I am a non-musician but love music, and have recently encouraged my submerged love of local music in a big way. The music is of course the base, the heart of things. I've been learning a lot, however, by focusing a bit on the performers of CDs I listen to or opera I view - which is how I found this blog, and Joyce's Website, because I was researching her after seeing "Il Barbiere" in the theater last spring. I am learning so much about how singers approach things, and also how careers for various singers (mezzo, bel canto tenors etc) progress. So I do "humanize" it in this way.

Rachel said...

I know I'm a little late to the party here, but I wanted to jump in and say something because I have spent much time over the past several weeks thinking on this and I think I've finally managed to find coherence in my thoughts (although perhaps not, you be the judge).

Firstly, I am of the belief that there are two types of singers- the givers and the diggers. There are artists that transcend the stage, that enter the house and sit in the audience's lap and tell them a story, with feeling and emotion and a sense of sharing. Theirs is an act of giving. There are also artists who reach into themselves and dredge up something personal and private and possibly painful, and with a sense of exhilaration and sometimes shame hold it up for all to see. Theirs is an act of digging.

I am a digger, and exhibitor if you will. I've tried often to be a giver because I envy them quite a bit, but I'm just not. Singing, for me, is a bit like performing surgery- cutting part of myself open, exploring what’s inside, and then doing what’s necessary to heal myself. It is very much a personal journey made in the presence of others, in spite of others rather than for them, if that makes sense.

I find myself in the minority in this, as I am surrounded by givers, but I think my digger personality will keep me going. I don’t know that I could pursue this career with all its impossible struggles, all its demoralizing rejections and lazy colleagues and know-it-all directors otherwise.
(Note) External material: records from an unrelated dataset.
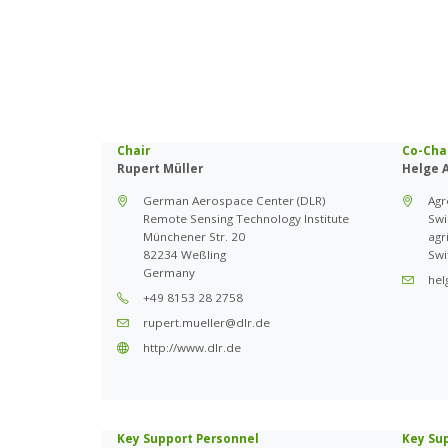
Chair
Co-Cha
Rupert Müller
Helge 
German Aerospace Center (DLR)
Ag
Remote Sensing Technology Institute
Swi
Münchener Str. 20
agr
82234 Weßling
Swi
Germany
hel
+49 8153 28 2758
rupert.mueller@dlr.de
http://www.dlr.de
Key Support Personnel
Key Su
Call me selfish or what have you, but I can’t do this for anyone but myself. When I stand up on that stage, it’s for me, it’s because there is something that I need to say, something that I need to express or need to feel or need to experience.

I sing for many, many reasons. I sing because I love the music, I sing because I love the connection I feel with my colleagues, I sing because in the music I am allowed to feel that which I do not in my daily life, I sing because I love the process of learning the music, of dissecting it and finding out everything I can about it, only to discover something I missed (because we will never, ever know everything. Ever. And I LOVE that.), I love so many things about it and I discover something new to love every day, every time I sit down at the piano to sing.

I don’t know if that answers your question or if it even makes sense, but it’s all I’ve been able to come up with. Thank you for giving me this to think about, it’s been a good thing for me to think about.

Yankeediva said...

Again, thank you all for being so thoughtful, honest and insightful. Maury, I think "rearranges my psychic furniture" may be a new pull-quote for me! And Rachel, I appreciate your directness as well - many many singers, myself included, surely turn to the stage in search for the sense of freedom we can't necessarily find in our 'real' lives. I realized this myself some years back, and just recognizing that I did that, told me I needed to search much more in every day life - but this is a long post for another day. I just truly appreciate your forthrightness.